Superintelligence won't remove the main brake on longevity: biology needs data, experiments, and clinical feedback, writes Bo Wang.
On March 19, Bo Wang, a professor at the University of Toronto and chief AI scientist at University Health Network, supported Jeffrey Miller's thesis that the success of language models doesn't automatically translate to aging. For text and code, models had internet-scale corpora and fast response verification. For the human body, data is sparse, scattered, and returns results too slowly.
ASI, or hypothetical superintelligence, is often described as a universal accelerator for biomedicine. The logic is clear: if a model becomes smarter than the best researchers, it will find targets, molecules, and treatment regimens faster. Bo Wang points to the next link in this chain. For longevity, it's not enough to come up with a hypothesis; it also needs to be tested on the human body.
Language models have grown on billions of existing examples. Biomedicine works with closed medical records, small cohorts, and various protocols and outcomes that cannot be summarized into a single, clean dataset. In longevity research, the challenge is even greater: the central question sounds simpleâwho lived longer and whyâbut the answer unfolds over years. Therefore, the field requires surrogate metrics, that is, indicators that allow one to assess the risk of aging before the patient's death. Even such metrics are slowly validated: in osteoporosis, the SABRE program sought recognition of bone mineral density as a surrogate indicator over 12 years, even though the data itself already existed.
Feedback is a similar story. The chatbot receives an assessment of the response almost immediately.
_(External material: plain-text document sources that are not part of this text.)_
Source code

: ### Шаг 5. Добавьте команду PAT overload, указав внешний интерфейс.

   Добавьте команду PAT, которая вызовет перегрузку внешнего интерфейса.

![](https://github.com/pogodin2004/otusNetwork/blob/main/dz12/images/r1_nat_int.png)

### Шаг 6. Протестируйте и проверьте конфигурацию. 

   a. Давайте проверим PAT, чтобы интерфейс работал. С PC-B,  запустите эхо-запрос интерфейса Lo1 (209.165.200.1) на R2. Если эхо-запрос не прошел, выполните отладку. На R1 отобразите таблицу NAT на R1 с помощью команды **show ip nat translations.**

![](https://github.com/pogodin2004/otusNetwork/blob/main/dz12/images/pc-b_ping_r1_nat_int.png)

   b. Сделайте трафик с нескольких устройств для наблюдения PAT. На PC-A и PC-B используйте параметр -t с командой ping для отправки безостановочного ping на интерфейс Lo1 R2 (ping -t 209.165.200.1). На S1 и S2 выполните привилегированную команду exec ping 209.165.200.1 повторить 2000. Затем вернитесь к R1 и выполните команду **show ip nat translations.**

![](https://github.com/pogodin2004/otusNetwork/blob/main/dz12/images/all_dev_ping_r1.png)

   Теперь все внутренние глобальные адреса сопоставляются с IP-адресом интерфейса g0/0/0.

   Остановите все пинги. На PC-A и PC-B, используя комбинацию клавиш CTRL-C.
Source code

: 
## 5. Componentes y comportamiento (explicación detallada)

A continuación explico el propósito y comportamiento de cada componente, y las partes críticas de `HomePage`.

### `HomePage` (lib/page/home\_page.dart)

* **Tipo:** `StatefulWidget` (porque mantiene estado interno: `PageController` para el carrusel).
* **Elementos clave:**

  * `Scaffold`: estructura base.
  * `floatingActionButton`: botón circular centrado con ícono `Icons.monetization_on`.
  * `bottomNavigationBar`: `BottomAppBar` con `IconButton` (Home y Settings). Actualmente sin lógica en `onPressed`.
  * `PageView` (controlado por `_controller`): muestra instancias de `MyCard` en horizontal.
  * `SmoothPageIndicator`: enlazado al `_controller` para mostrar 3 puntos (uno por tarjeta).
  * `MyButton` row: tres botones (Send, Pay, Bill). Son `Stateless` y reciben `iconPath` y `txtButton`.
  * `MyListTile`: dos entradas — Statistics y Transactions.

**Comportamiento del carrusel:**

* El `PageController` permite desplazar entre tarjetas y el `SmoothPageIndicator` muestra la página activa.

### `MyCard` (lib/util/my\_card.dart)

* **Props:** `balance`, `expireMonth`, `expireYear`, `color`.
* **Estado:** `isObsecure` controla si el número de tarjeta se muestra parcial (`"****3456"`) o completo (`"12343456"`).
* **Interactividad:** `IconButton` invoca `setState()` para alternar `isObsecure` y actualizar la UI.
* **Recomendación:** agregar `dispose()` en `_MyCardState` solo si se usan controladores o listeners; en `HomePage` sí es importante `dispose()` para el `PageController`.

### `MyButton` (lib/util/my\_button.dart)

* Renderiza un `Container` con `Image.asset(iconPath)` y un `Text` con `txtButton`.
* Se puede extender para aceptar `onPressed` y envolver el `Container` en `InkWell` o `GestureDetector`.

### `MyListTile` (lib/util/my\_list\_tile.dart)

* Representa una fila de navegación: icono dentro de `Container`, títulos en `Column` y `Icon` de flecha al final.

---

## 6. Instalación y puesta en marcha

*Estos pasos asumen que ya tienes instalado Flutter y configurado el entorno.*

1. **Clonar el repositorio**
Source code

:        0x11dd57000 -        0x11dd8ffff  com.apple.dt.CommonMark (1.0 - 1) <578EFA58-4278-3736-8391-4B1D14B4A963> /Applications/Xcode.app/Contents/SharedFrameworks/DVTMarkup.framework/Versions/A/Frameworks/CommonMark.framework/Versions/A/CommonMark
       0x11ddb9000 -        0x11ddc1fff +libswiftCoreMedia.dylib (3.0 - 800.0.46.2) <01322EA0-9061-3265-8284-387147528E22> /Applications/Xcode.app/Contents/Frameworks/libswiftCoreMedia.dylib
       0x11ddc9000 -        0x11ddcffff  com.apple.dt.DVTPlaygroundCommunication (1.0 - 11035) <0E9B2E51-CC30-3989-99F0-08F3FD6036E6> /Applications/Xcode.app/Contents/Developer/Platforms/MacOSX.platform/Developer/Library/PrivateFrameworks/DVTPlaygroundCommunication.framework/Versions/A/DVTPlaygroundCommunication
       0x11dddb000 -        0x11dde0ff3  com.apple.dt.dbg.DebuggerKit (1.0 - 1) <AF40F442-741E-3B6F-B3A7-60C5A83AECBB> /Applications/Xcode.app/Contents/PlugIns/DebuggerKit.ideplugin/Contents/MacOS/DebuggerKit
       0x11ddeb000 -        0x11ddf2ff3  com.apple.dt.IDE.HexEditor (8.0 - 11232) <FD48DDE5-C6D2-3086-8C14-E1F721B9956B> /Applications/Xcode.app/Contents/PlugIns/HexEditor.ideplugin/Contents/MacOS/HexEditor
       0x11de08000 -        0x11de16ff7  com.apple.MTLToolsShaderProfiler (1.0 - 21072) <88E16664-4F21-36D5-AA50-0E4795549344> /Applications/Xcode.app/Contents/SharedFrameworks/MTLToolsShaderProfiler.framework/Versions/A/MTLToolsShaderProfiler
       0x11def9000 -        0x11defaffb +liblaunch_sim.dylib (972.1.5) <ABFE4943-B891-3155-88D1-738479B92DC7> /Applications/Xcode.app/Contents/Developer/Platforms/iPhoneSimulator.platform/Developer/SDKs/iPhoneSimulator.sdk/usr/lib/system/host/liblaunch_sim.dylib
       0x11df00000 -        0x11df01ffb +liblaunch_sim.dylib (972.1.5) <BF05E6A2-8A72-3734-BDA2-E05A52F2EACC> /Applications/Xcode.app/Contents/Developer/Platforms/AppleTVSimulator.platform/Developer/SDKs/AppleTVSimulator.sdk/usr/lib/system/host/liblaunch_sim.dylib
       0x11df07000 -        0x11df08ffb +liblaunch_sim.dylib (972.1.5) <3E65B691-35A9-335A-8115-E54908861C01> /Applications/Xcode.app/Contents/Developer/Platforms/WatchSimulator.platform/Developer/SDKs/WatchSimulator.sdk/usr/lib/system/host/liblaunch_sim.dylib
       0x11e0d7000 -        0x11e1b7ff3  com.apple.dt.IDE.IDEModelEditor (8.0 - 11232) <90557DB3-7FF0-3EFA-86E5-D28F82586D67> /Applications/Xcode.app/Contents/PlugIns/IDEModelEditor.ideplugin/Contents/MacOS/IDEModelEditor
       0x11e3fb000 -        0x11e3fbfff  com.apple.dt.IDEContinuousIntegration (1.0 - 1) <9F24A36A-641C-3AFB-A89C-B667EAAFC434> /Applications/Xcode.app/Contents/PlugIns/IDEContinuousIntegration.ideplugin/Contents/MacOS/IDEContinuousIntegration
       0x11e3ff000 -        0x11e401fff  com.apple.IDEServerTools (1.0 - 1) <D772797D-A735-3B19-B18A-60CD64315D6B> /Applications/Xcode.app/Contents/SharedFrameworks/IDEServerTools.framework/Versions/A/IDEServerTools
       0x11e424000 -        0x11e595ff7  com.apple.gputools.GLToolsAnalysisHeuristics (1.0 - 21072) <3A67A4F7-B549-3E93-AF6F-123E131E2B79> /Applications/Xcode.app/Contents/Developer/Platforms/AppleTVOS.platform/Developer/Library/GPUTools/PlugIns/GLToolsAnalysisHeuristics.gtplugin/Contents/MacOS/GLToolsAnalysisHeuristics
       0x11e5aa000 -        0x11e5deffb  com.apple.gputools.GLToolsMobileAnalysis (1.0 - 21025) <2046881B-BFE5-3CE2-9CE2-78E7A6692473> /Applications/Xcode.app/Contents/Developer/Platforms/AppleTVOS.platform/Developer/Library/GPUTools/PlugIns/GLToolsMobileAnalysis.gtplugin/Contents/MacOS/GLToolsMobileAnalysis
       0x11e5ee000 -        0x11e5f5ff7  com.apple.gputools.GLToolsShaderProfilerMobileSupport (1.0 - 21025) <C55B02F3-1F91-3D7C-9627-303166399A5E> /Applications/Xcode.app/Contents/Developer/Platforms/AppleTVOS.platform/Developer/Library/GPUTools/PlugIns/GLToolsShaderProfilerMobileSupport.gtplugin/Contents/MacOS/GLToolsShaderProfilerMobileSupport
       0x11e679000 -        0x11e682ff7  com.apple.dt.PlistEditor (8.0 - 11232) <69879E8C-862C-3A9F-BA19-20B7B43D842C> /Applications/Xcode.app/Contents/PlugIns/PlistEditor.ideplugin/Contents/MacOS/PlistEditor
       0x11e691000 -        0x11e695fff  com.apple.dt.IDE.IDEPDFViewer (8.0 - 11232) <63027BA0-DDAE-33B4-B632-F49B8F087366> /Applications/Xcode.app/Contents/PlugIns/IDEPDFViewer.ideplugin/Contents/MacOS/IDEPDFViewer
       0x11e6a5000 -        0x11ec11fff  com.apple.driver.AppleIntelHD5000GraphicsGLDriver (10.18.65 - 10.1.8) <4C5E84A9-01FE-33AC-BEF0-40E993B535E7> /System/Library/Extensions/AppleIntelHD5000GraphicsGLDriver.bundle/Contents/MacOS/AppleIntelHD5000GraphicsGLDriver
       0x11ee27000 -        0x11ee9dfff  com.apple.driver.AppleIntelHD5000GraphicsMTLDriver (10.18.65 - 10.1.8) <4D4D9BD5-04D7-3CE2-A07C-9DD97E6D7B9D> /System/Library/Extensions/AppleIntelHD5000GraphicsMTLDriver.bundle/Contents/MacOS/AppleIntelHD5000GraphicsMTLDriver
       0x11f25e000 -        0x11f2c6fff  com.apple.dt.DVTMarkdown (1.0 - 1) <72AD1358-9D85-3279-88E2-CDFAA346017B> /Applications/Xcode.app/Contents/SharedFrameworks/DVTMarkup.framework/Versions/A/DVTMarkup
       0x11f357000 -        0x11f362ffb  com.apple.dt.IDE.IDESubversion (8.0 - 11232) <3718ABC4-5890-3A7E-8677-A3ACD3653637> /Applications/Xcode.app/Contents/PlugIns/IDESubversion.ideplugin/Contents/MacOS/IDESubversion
A drug candidate first undergoes testing in cells and animals, then the first stage of human trials, where safety is assessed, followed by patient recruitment and months of observation. Biology, logistics, and regulatory processes dictate the calendar time here. Asimov Press recently described this clinical ceiling for AI: even a very good drug still faces limitations in terms of patient recruitment, side effects, logistics, and regulatory requirements.
"To cure cancer, we don't need a magic oracle. We need more experiments, more data, more clinical trials. These are bought with money, not conjured," wrote Bo Wang.
Bo Wang added a financial argument: he estimates that the current hundreds of billions going to ASI would increase funding for longevity research by approximately 100 times if it were directed directly to this field. This is a rough estimate. The field needs a machine for discovering the truth about humans: long-term biobanks, uniform measurement protocols, surrogate aging indicators, and clinical pathways where a signal is visible before death or severe complications occur. Without this infrastructure, AI will become increasingly adept at proposing hypotheses and will continue to wait for slow biology to respond.